A word-for-word restatement of all the records is the required answer.

++++ Information supplied ++++

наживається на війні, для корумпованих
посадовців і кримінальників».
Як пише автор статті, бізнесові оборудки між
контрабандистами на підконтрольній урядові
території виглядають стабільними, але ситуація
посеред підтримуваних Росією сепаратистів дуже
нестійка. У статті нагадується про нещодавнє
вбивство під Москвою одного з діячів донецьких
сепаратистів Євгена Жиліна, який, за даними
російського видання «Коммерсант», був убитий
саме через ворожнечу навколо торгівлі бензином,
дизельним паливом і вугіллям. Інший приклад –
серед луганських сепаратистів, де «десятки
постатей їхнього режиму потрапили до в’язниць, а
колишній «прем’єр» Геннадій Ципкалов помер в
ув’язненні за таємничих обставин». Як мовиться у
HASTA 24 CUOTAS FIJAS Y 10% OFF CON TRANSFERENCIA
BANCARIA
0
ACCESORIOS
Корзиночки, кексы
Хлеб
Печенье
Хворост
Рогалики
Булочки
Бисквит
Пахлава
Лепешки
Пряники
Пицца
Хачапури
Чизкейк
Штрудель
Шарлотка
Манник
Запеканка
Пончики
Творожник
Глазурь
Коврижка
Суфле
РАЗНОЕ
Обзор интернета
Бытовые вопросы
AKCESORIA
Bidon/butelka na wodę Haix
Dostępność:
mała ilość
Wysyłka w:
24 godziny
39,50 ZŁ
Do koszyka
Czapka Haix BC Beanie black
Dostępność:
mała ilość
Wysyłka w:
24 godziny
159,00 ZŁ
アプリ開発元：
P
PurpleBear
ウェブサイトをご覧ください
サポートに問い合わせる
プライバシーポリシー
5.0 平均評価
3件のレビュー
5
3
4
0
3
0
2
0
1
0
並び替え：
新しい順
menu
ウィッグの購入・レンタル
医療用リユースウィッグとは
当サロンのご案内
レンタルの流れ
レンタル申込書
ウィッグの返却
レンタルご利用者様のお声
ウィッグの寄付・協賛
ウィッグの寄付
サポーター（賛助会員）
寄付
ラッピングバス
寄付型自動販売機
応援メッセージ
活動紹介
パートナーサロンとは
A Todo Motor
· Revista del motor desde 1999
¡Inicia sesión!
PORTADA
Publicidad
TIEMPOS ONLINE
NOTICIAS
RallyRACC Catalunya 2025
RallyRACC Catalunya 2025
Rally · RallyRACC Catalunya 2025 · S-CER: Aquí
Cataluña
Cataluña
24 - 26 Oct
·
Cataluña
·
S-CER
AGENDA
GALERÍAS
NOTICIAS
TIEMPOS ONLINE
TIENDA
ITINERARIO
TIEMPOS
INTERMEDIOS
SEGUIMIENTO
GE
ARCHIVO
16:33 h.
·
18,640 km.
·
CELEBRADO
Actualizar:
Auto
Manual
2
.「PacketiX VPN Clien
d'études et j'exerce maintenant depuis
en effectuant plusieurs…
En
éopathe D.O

++++

**Solution for this problem:**
наживається на війні, для корумпованих
посадовців і кримінальників».
Як пише автор статті, бізнесові оборудки між
контрабандистами на підконтрольній урядові
території виглядають стабільними, але ситуація
посеред підтримуваних Росією сепаратистів дуже
нестійка. У статті нагадується про нещодавнє
вбивство під Москвою одного з діячів донецьких
сепаратистів Євгена Жиліна, який, за даними
російського видання «Коммерсант», був убитий
саме через ворожнечу навколо торгівлі бензином,
дизельним паливом і вугіллям. Інший приклад –
серед луганських сепаратистів, де «десятки
постатей їхнього режиму потрапили до в’язниць, а
колишній «прем’єр» Геннадій Ципкалов помер в
ув’язненні за таємничих обставин». Як мовиться у
HASTA 24 CUOTAS FIJAS Y 10% OFF CON TRANSFERENCIA
BANCARIA
0
ACCESORIOS
Корзиночки, кексы
Хлеб
Печенье
Хворост
Рогалики
Булочки
Бисквит
Пахлава
Лепешки
Пряники
Пицца
Хачапури
Чизкейк
Штрудель
Шарлотка
Манник
Запеканка
Пончики
Творожник
Глазурь
Коврижка
Суфле
РАЗНОЕ
Обзор интернета
Бытовые вопросы
AKCESORIA
Bidon/butelka na wodę Haix
Dostępność:
mała ilość
Wysyłka w:
24 godziny
39,50 ZŁ
Do koszyka
Czapka Haix BC Beanie black
Dostępność:
mała ilość
Wysyłka w:
24 godziny
159,00 ZŁ
アプリ開発元：
P
PurpleBear
ウェブサイトをご覧ください
サポートに問い合わせる
プライバシーポリシー
5.0 平均評価
3件のレビュー
5
3
4
0
3
0
2
0
1
0
並び替え：
新しい順
menu
ウィッグの購入・レンタル
医療用リユースウィッグとは
当サロンのご案内
レンタルの流れ
レンタル申込書
ウィッグの返却
レンタルご利用者様のお声
ウィッグの寄付・協賛
ウィッグの寄付
サポーター（賛助会員）
寄付
ラッピングバス
寄付型自動販売機
応援メッセージ
活動紹介
パートナーサロンとは
A Todo Motor
· Revista del motor desde 1999
¡Inicia sesión!
PORTADA
Publicidad
TIEMPOS ONLINE
NOTICIAS
RallyRACC Catalunya 2025
RallyRACC Catalunya 2025
Rally · RallyRACC Catalunya 2025 · S-CER: Aquí
Cataluña
Cataluña
24 - 26 Oct
·
Cataluña
·
S-CER
AGENDA
GALERÍAS
NOTICIAS
TIEMPOS ONLINE
TIENDA
ITINERARIO
TIEMPOS
INTERMEDIOS
SEGUIMIENTO
GE
ARCHIVO
16:33 h.
·
18,640 km.
·
CELEBRADO
Actualizar:
Auto
Manual
2
.「PacketiX VPN Clien
d'études et j'exerce maintenant depuis
en effectuant plusieurs…
En
éopathe D.O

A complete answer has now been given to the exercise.